On peut regarder comme une des principales, cet amour du faux bel esprit, qui protege l’ignorance, qui s’en fait honneur, & qui la répandra universellement tôt ou tard. Elle sera le fruit & le terme du mauvais goût ; j’ajoûte qu’elle en sera le remede. Car tout a des révolutions reglées, & l’obscurité se terminera par un nouveau siecle de lumiere. Nous serons plus frappés du grand jour, après avoir été quelque tems dans les ténebres. Elles seront comme une espece d’anarchie très-funeste par elle-même, mais quelquefois utile par ses suites. Gardons-nous pourtant de souhaiter une révolution si redoutable ; la barbarie dure des siecles, il semble que ce soit notre élément ; la raison & le bon goût ne font que passer.

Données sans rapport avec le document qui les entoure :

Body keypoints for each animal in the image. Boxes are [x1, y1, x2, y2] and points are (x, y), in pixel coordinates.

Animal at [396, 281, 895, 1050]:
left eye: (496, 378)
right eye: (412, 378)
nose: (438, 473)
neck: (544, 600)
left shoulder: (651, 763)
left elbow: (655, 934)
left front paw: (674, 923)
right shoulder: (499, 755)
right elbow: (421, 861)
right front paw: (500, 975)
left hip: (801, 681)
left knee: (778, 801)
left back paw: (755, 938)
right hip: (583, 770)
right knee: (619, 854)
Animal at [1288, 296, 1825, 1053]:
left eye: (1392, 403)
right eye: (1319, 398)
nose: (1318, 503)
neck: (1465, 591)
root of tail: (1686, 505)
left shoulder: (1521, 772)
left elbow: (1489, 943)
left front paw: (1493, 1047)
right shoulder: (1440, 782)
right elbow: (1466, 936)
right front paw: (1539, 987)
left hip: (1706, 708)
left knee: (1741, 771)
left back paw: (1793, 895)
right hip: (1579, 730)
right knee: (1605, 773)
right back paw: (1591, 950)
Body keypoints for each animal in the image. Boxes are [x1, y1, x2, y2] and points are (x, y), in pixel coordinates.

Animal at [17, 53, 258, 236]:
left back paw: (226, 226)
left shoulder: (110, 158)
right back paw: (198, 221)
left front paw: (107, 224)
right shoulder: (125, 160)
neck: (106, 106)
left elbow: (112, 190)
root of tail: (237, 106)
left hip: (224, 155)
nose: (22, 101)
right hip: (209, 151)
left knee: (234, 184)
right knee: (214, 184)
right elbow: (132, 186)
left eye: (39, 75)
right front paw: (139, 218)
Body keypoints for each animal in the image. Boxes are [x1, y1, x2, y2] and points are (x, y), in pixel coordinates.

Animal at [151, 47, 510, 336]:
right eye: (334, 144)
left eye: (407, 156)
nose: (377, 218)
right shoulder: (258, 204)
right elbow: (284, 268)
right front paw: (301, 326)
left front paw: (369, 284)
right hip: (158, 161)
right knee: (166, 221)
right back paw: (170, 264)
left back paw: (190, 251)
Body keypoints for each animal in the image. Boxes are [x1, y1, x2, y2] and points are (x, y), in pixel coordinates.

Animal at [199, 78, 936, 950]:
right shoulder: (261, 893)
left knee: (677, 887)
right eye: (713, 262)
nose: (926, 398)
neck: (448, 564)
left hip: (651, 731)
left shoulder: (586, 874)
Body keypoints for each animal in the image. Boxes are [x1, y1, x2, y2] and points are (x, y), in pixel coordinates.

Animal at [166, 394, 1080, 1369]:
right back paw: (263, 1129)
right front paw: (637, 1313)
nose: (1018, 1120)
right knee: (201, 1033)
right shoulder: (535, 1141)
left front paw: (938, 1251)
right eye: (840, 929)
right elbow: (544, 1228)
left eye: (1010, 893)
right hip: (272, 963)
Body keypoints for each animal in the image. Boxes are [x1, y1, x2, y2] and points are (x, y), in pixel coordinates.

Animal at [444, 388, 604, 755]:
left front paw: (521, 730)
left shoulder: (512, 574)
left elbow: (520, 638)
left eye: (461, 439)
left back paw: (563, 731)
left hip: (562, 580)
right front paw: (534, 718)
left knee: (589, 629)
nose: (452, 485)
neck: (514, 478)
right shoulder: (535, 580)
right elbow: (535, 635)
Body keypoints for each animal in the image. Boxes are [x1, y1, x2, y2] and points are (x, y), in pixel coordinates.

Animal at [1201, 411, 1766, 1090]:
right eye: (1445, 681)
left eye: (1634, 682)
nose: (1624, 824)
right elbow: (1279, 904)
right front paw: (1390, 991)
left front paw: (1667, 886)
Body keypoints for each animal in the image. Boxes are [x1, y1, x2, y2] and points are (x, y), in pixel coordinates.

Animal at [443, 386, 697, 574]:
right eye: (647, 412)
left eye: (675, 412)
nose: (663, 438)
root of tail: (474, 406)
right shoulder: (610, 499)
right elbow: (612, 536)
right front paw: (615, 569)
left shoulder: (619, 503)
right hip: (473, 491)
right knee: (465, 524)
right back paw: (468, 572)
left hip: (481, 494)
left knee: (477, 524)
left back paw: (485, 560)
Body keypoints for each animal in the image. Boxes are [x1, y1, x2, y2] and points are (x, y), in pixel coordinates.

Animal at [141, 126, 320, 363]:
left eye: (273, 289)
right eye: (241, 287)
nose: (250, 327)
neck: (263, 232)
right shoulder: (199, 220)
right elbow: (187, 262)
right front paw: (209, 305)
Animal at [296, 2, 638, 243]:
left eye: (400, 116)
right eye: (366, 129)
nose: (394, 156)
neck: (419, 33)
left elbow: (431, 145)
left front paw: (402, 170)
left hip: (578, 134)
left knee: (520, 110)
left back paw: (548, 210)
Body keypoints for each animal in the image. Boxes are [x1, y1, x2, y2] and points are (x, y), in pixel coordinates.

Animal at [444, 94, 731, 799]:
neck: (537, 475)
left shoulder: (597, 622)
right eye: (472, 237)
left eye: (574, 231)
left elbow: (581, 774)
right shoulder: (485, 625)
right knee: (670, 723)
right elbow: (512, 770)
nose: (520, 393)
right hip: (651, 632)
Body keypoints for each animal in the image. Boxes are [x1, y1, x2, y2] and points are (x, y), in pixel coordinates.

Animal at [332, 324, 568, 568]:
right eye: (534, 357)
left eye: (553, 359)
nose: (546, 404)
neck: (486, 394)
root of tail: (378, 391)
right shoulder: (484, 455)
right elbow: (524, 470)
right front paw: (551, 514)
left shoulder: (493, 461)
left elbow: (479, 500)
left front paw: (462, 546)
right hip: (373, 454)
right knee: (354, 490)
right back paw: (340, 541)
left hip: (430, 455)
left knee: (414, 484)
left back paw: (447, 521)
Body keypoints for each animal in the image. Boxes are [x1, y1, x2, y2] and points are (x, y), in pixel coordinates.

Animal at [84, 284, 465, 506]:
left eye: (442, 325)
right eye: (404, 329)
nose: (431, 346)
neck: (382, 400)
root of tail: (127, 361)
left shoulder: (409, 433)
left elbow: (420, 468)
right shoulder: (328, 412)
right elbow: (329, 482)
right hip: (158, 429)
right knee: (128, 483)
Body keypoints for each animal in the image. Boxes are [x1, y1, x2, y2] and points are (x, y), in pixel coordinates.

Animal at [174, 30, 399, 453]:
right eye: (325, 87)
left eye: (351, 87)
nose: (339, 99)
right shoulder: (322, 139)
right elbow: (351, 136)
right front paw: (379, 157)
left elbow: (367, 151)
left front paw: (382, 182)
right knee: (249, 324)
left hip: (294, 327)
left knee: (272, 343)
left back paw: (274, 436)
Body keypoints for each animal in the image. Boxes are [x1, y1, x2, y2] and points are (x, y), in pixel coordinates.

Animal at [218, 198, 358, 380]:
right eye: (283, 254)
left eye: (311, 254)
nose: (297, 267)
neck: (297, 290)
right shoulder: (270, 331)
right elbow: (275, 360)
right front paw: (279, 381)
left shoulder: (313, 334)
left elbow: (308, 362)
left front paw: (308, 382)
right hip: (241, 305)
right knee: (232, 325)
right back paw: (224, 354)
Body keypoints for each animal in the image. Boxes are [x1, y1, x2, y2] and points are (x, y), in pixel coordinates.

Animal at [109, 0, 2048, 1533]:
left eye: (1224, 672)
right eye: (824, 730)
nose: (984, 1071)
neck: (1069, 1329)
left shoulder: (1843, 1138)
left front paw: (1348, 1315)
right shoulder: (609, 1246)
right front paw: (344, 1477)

Ce seroit peut-être ici le lieu de repousser les traits qu’un Écrivain éloquent & philosophe[1] a lancé depuis peu contre les Sciences & les Arts, en les accusant de corrompre les mœurs. Il nous siéroit mal d’être de son sentiment à la tête d’un Ouvrage tel que celui-ci ; & l’homme de mérite dont nous parlons semble avoir donné son suffrage à notre travail par le zele & le succès avec lequel il y a concouru. Nous ne lui reprocherons point d’avoir confondu la culture de l’esprit avec l’abus qu’on en peut faire ; il nous répondroit sans doute que cet abus en est inséparable : mais nous le prierons d’examiner si la plûpart des maux qu’il attribue aux Sciences & aux Arts, ne sont point dûs à des causes toutes différentes, dont l’énumération seroit ici aussi longue que délicate. Les Lettres contribuent certainement à rendre la société plus aimable ; il seroit difficile de prouver que les hommes en sont meilleurs, & la vertu plus commune : mais c’est un privilége qu’on peut disputer à la Morale même ; & pour dire encore plus, faudra-t-il proscrire les lois, parce que leur nom sert d’abri à quelques crimes, dont les auteurs seroient punis dans une république de Sauvages ? Enfin, quand nous ferions ici au desavantage des connoissances humaines un aveu dont nous sommes bien éloignés, nous le sommes encore plus de croire qu’on gagnât à les détruire : les vices nous resteroient, & nous aurions l’ignorance de plus.

Finissons cette histoire des Sciences, en remarquant que les différentes formes de gouvernement qui influent tant sur les esprits & sur la culture des Lettres, déterminent aussi les especes de connoissances qui doivent principalement y fleurir, & dont chacune a son mérite particulier. Il doit y avoir en général dans une République plus d’Orateurs, d’Historiens, & de Philosophes ; & dans une Monarchie, plus de Poëtes, de Théologiens, & de Géometres. Cette regle n’est pourtant pas si absolue, qu’elle ne puisse être altérée & modifiée par une infinité de causes.


Aprés les réflexions & les vûes générales que nous avons crû devoir placer à la tête

  1. M. Rousseau de Genêve, Auteur de la Partie de l’Encyclopédie qui concerne la Musique, & dont nous espérons que le Public sera très satisfait, a composé un Discours fort éloquent, pour prouver que le rétablissement des Sciences & des Arts a corrompu les mœurs. Ce Discours a été couronné en 1750 par l’Académie de Dijon, avec les plus grands éloges ; il a été imprimé à Paris au commencement de cette année 1751, & a fait beaucoup d’honneur à son Auteur.